Johnathan Swift's 'Gulliver's Travels' and George Orwell's 'Animal Farm' are two better known examples of the satire (both political allegories. Although Orwell's novel '1984' was futuristic, it is not really a science fiction story but rather a cautionary tale. It is probably too serious in tone to be considered a satire).
If you want a shorter work, take Swift's essay "A Modest Proposal" (available on 'project gutenberg') as a source of study. Written actually about a century before the potato famine in Ireland, it proposes cooking and eating children, even offering some tips to diversify the dish!
A modern example of satire would be the Harry Potter series in children's literature, which, among other things, makes mirth at the expense of the British educational system, particularly boarding schools for very young children. This is not the primary intention of the book, but the reader can get some good laughs just the same.

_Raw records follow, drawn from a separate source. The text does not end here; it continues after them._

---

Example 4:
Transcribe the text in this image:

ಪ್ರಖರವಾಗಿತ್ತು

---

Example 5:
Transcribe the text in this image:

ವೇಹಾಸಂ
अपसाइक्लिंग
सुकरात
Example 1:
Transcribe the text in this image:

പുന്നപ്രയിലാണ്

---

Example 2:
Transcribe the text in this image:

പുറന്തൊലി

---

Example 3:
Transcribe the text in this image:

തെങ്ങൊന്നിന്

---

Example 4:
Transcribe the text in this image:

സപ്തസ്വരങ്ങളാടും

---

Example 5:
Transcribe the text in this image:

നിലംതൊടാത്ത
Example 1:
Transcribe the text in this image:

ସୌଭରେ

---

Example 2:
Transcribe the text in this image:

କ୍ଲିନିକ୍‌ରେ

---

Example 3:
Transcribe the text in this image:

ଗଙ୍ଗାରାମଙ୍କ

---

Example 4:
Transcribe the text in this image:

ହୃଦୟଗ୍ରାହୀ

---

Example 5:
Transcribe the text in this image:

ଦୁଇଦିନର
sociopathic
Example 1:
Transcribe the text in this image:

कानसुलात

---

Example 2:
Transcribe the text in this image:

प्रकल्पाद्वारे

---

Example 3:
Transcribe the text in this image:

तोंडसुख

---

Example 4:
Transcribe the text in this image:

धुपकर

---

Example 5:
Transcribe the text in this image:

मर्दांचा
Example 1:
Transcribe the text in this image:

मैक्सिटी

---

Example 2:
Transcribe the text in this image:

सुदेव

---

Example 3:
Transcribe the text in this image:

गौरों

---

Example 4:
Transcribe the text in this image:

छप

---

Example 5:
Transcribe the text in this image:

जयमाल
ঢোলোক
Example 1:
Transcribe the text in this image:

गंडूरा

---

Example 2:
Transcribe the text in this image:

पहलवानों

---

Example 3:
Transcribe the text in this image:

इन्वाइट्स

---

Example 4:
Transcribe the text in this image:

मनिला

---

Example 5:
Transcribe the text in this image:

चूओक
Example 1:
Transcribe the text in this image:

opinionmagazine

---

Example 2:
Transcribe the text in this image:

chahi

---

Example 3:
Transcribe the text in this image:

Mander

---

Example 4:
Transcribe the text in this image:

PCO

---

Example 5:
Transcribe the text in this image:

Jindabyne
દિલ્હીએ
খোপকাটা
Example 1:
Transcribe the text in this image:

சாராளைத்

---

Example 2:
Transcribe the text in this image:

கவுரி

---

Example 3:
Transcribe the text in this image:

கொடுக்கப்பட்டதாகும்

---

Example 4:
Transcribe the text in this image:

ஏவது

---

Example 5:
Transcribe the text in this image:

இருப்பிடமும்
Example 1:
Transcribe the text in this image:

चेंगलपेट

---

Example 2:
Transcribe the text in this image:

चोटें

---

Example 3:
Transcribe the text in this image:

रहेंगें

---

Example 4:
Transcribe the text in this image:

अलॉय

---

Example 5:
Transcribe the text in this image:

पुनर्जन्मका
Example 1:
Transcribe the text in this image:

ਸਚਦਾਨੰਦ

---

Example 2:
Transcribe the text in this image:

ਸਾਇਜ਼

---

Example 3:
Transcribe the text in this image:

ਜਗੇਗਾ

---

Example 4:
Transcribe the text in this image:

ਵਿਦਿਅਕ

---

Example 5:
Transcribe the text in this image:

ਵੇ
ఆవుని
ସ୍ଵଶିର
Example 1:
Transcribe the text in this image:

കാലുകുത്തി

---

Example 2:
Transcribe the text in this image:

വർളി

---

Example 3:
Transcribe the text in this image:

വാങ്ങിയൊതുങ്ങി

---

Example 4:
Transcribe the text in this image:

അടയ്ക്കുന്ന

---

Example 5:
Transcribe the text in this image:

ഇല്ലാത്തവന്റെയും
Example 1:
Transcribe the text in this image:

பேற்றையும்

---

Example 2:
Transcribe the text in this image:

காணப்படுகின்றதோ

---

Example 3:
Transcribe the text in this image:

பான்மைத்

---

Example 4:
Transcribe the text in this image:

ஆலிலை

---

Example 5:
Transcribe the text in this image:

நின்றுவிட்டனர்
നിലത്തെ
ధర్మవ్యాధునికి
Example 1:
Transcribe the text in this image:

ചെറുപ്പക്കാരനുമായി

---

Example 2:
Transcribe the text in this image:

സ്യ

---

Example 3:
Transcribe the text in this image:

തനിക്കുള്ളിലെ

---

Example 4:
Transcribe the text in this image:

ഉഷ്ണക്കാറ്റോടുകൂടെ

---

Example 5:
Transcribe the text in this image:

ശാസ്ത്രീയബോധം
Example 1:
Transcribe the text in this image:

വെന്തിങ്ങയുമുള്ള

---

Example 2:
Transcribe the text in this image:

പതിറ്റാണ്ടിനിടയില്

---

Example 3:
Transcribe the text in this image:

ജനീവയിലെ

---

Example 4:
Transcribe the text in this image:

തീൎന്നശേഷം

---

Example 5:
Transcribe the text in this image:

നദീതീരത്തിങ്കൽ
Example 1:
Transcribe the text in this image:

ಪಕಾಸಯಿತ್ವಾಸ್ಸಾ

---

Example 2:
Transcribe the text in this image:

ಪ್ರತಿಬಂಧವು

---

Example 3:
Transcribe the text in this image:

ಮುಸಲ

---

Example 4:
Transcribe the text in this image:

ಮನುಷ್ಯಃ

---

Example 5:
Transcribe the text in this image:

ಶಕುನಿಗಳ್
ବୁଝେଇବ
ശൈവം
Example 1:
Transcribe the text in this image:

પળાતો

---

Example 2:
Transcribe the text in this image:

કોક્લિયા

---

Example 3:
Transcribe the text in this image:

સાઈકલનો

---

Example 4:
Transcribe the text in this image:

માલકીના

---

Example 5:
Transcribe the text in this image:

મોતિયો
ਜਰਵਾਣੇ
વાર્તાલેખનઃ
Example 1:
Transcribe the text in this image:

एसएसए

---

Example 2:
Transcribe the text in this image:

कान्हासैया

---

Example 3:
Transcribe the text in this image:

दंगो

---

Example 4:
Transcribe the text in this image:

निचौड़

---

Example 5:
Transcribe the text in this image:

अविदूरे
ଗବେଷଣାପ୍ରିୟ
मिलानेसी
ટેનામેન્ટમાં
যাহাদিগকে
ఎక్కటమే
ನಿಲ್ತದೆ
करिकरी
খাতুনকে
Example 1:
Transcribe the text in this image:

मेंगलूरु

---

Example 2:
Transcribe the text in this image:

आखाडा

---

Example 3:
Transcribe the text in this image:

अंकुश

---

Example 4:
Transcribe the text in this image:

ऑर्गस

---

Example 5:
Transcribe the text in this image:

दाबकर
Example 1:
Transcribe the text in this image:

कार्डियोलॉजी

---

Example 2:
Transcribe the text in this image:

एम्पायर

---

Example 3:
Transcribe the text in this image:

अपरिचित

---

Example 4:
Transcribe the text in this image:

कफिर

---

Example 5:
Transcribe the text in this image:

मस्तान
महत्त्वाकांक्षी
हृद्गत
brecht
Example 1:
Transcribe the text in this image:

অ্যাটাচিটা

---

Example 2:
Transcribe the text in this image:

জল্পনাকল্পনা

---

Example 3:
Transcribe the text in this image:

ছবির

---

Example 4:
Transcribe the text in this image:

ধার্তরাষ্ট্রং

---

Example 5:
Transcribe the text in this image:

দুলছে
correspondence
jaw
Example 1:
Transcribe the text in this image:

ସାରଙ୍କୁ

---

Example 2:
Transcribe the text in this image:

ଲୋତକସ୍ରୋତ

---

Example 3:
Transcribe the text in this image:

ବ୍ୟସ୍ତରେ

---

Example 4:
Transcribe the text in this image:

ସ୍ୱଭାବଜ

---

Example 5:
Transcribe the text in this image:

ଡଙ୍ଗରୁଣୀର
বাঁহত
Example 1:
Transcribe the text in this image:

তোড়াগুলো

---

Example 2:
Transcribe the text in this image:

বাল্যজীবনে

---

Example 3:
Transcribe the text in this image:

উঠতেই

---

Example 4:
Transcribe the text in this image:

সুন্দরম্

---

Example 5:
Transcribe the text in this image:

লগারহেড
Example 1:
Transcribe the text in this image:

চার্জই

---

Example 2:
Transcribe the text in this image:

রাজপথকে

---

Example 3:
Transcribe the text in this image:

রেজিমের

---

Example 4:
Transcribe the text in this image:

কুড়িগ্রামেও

In French literature, Rabelais's fantasy novels 'Pantagruel' and 'Gargantua' (1532 and 1534) were also political jabs at how the state and church had depleted the resources of the people. (Similar to parts of Swift's 'Gulliver's Travels.') Both works were censured for a while (of course, adding to their public appeal!) as being too provocative.
In poetry, "Dover Bitch" is a spoof of Matthew Arnold's serious poem "Dover Beach." (A satire which assumes the same form of the work it is mocking is called a parody.) "The Ten Commandments" of the Old Testament were 'rewritten' in an ironic way by the poem "The Last Decalogue.'
All these various literary genres are examples of satire.